At 96, Geeben may be the nation's oldest mayor. She's so well-liked in her the retirement community of nearly 1,000 that no one is opposing her re-election this week, and her next two-year term will last through the end of 2006, or nine months past her 98th birthday.
No records officially confirm the distinction, but the U.S. Conference of Mayors and the National League of Cities have no reports of anyone older, either.
The closest might be a 92-year-old mayor in Pittsburg, Texas, said Sherry Appel, a spokeswoman for the NLC, which found at least 26 elected officials who are 85 or older.
In March, NBC's "Today" helped celebrate Geeben's 96th birthday. Jay Leno invited her to share her political secrets with his audience, too, though she turned the "Tonight" show down because she didn't want to travel.
"We can't vote her out because she's so well known," jokes Camden Griffin, the editor of Ocean Breeze Park's newsletter.
Geeben said the secret to her longevity and popularity is a full schedule that keeps her moving.
"I have a good time. I'm on the go a lot. I guess that's half the battle," she said.
Geeben moved to Ocean Breeze Park more than a half-century ago with her first husband after they heard about the town on a television program.

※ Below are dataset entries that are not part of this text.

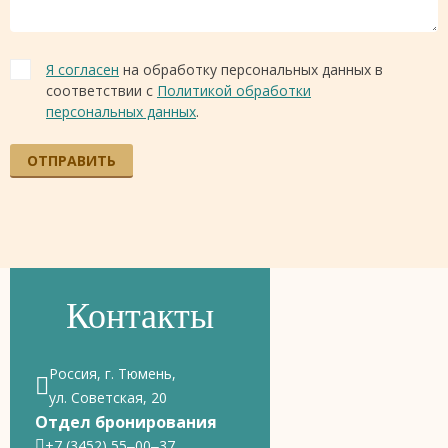
Я согласен
на обработку персональных данных в
соответствии с
Политикой обработки
персональных данных
.
ОТПРАВИТЬ
Контакты
Россия, г. Тюмень,
ул. Советская, 20
Отдел бронирования
+7 (3452) 55‒00‒37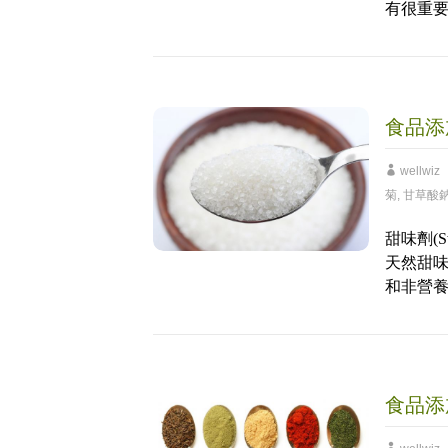
有很重
食品添
wellwiz
菊
,
甘草酸
甜味劑(
天然甜味
和非營
食品添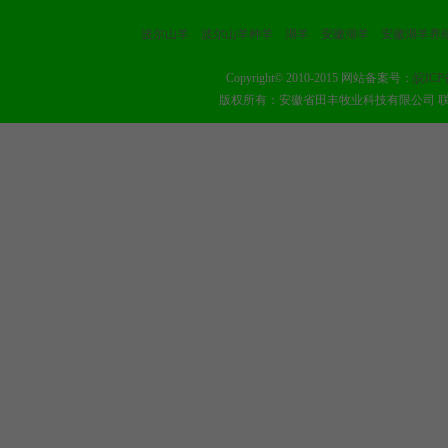
波尔山羊
波尔山羊种羊
湖羊
安徽湖羊
安徽湖羊养
Copyright© 2010-2015 网站备案号：
皖ICP
版权所有：安徽省田丰牧业科技有限公司 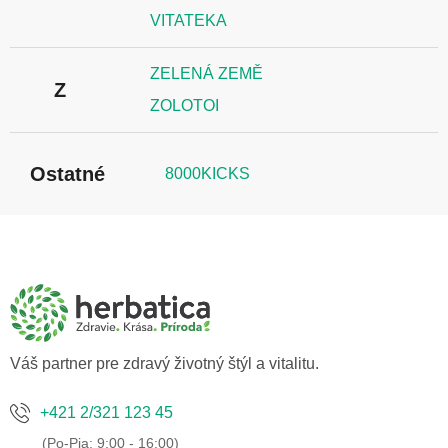
VITATEKA
ZELENÁ ZEMĚ
Z
ZOLOTOI
Ostatné
8000KICKS
Z
á
p
ä
t
i
e
Váš partner pre zdravý životný štýl a vitalitu.
+421 2/321 123 45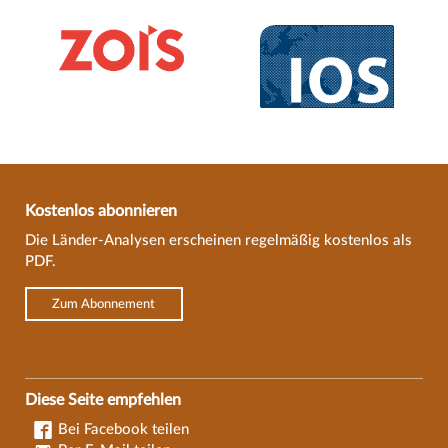
Kostenlos abonnieren
Die Länder-Analysen erscheinen regelmäßig kostenlos als
PDF.
Zum Abonnement
Diese Seite empfehlen
Bei Facebook teilen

Geeben now uses a walker to get around, but says she's moving just as fast as she was when she was 80, a time she describes as "my younger years."
The quaint collection of mobile homes that makes up Ocean Breeze Park sits on 85 acres of prime real estate, about 100 miles north of Miami. Harry Hoke bought and developed the land in 1938, eventually incorporating the community into a town.
Hoke was elected the town's first mayor, and the title was eventually passed onto his daughter-in-law, Ruth Hoke, who held the post for 12 years. When she died in 2001, Geeben took charge after already serving as the town council's president for 31 years.
Residents recently had to endure their worst crisis in decades. Back-to-back hurricanes took direct aim at the mobile home community. At least a dozen homes in the town were destroyed; many sustained major damage.
"Some have gone, and some have their places up for sale. But as a rule, everybody loves Florida, and they love it here," Geeben said.
She attends church, where she plays the organ every Sunday, drives to weekly bingo outings and regular appointments at the hair salon. She manages her own finances the same way she learned in the 1920s, using a typewriter and an adding machine.
Her days are usually so busy that she has no time for the kitchen, except when the town's Saturday evening potluck requires her rice pudding. Then, she uses the microwave.
"I don't cook much but I manage to eat all the time," said Geeben, who barely reaches 5 feet tall.
She'd much rather talk family than politics, particularly if it involves her great-great grandson or the family reunion last year.
She also believes in staying quiet at town meetings.
"It's the best way to keep the peace," she said.